Fire on the Mountain

This past Saturday, June 7, my wife and I headed to Fox's Gap on South Mountain for "Fire on the Mountain." Confederate artillery crews serving a battery of four Napoleon cannon demonstrated arillery drill and simulated counterbattery fire against a Federal battery deployed some 600 yards away. The rebels occupied the position held by Bondurant's battery during much of the fighting for Fox's Gap on September 14, 1862.

We started the day at Turners's Gap on Alt 40 near the South Mountain Inn (known as the Mountain House in battle reports). From there, the Applachian trail winds southward along the crest of South Mountain to Fox's Gap. The trail runs along the route of an old logging path known as the Wood Road, and was used by various rebel units moving to the defense of Fox's Gap.

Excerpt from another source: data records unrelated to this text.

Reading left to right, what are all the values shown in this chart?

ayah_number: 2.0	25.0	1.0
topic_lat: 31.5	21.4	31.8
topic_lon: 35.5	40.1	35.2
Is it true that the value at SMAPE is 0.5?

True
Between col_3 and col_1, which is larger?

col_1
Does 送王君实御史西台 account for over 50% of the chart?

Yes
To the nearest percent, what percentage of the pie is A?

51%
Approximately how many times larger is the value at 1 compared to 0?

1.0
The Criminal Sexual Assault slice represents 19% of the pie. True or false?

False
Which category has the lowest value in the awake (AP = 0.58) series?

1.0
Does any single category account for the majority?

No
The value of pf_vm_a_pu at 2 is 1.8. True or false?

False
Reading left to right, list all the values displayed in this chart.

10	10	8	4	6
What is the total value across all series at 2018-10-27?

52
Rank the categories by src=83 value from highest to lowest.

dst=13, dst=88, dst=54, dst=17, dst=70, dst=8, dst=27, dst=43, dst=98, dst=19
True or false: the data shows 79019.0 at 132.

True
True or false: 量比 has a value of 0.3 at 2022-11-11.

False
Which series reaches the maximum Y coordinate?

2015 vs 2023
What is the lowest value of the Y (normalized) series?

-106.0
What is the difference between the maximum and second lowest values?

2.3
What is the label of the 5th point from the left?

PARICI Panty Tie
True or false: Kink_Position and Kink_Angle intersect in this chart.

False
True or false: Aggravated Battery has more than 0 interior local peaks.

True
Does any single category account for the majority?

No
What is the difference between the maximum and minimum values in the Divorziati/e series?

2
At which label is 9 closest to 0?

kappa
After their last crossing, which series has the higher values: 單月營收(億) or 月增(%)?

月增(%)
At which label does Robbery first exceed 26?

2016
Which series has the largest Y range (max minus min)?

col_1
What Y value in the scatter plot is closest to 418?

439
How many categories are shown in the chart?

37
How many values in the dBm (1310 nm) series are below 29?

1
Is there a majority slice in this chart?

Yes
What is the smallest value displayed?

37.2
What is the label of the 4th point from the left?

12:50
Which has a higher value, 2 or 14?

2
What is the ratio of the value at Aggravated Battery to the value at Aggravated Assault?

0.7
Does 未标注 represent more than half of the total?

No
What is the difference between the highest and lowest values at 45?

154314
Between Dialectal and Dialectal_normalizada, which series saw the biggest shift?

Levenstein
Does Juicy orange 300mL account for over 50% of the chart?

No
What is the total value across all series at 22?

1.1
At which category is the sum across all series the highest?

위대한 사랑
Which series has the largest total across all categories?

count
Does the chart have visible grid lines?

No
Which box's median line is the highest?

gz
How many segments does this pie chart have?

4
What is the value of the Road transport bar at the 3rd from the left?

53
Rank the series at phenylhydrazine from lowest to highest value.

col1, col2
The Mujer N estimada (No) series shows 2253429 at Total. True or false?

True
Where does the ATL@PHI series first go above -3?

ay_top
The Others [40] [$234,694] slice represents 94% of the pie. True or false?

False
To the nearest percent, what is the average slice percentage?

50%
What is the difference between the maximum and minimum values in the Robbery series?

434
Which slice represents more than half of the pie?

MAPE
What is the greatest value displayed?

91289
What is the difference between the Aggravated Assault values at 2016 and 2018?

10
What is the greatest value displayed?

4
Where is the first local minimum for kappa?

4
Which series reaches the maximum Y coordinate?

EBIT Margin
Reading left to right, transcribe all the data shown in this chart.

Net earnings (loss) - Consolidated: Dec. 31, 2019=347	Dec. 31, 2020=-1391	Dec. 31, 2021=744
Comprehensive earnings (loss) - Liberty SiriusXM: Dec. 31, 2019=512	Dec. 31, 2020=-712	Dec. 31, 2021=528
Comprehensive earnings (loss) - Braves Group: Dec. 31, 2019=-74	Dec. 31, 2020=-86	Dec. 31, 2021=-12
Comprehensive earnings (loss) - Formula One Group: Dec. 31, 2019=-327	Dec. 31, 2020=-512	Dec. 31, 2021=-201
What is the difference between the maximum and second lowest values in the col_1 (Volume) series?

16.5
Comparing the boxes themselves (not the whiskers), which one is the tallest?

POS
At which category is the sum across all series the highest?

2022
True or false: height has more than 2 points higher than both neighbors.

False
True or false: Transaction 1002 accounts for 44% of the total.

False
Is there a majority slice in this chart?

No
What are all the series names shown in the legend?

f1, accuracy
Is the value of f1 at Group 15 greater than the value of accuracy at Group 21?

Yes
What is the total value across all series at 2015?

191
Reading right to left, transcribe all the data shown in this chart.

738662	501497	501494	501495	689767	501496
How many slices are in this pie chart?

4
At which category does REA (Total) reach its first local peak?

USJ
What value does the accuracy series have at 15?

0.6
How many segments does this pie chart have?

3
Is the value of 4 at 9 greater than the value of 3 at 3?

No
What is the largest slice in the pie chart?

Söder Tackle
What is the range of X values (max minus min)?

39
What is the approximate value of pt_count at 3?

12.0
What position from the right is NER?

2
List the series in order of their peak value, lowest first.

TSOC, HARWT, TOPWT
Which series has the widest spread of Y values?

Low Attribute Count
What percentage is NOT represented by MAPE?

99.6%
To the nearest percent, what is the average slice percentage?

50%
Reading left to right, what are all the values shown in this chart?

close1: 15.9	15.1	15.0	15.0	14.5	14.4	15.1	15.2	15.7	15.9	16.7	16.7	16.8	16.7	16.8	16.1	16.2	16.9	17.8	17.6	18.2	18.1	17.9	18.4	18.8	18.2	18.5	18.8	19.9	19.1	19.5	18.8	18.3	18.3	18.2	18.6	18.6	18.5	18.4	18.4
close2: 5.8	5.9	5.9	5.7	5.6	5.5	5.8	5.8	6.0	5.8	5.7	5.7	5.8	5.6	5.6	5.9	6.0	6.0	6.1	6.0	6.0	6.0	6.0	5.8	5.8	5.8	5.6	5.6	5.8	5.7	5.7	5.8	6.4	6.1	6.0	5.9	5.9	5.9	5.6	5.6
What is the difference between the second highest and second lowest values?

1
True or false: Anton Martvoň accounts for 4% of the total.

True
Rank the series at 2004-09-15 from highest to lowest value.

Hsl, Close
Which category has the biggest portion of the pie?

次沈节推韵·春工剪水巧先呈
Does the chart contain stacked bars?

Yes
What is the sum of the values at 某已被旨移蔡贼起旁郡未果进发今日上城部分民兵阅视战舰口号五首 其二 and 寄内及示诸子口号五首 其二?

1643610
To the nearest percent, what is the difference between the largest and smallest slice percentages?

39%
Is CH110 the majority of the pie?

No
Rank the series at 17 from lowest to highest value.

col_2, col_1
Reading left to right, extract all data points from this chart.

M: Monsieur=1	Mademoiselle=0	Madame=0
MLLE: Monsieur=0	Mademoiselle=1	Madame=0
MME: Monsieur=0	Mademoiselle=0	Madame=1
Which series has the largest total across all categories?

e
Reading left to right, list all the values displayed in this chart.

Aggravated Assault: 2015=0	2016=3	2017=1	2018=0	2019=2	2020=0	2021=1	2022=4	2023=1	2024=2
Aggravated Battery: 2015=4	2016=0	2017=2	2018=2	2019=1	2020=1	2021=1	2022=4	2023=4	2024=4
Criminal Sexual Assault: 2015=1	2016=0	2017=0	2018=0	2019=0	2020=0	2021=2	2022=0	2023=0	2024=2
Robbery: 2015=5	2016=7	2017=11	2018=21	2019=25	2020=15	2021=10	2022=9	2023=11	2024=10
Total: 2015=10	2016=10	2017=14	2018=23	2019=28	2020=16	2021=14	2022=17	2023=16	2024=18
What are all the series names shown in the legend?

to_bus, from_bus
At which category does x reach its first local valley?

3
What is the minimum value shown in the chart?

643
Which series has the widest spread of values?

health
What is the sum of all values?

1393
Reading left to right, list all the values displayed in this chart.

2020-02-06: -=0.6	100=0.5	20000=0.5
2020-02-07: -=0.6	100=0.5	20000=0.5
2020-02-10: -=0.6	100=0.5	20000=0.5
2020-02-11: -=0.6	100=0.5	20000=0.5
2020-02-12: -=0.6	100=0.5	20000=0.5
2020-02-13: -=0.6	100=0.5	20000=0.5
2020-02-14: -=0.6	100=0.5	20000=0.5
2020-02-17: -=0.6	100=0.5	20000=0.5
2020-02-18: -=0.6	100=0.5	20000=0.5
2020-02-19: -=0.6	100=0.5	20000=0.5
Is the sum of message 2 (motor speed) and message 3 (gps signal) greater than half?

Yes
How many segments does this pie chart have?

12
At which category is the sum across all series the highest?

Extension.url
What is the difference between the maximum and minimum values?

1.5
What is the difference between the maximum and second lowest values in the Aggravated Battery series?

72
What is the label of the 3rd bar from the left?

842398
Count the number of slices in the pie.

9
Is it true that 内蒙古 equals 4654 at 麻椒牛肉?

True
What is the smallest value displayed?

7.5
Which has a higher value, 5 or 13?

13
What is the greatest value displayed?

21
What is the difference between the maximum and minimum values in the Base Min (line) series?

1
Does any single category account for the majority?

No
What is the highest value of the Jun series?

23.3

The rebel battery demonstrated firing by piece and by section, followed by a tactical simulation of counterbattery fire and defense against infantry. The boom of the big brass guns echoed across the mountainside, hinting at the din of battle long ago in September, 1862. The heat was intense, the temperature approaching 100 degrees at mid-day. Many thanks to the reeanactors who carried out their drill commands with clarity and precision in an open field undert the hot sun while many spectators struggled to find a shady spot to watch the demontration. Thanks also to the property owner. Much of the battlefield is still in private hands, and without the generosity of these fine folks, events like "Fire on the Mountain" would not be possible.

Note: I added a slideshow above using Picasa by Google. Enjoy the photos!

Wednesday, June 4, 2008

A New Civil War Blog for Battlefield Enthusiasts

Civil War Battles and Battlefields will feature travel narratives of my frequent visits to historic sites and my thoughts on recent readings in Civil War history and historiography. I live in central Maryland, an ideal location for a Civil War buff. Gettysburg, Antietam, Harper’s Ferry, South Mountain, and Monocacy are all within an hour’s drive, and most of the Virginia battlefields are within easy day trip range.

I hope to convey some of my enthusiasm for these places, to give those who cannot visit these sites as often as I do a chance to experience the excitement of walking in the footsteps of the men who fought in these places over a century ago.

I will include photos and maps occasionally to enhance the sense of place in my travel pieces. In my opinion, the best site for photos of Civil War sites on the net is If you have not seen this site before, you are in for a real treat. So I won’t be posting virtual tours; rather, I hope to create specific impressions.

More often than not, my posts will focus on a narrow aspect of a particular battle. Generalists will find books and magazines more useful, perhaps. Occasionally, I may cover living history events, museums, preservation issues, or interesting Civil War sites on the net. I plan to post once per week during Spring and Summer, and semi-monthly during the colder months. Posts will average 500 words or less.

The first series of posts will narrate my recent explorations of Antietam Battlefield’s Final Attack Trail, where A.P. Hill’s Light Division pitched into the flank of Burnside’s IX Corps, snatching away the last, and possibly best, chance for a decisive Federal victory at Antietam.
Enjoy Civil War Battles and Battlefields. I welcome your comments, questions, and criticisms.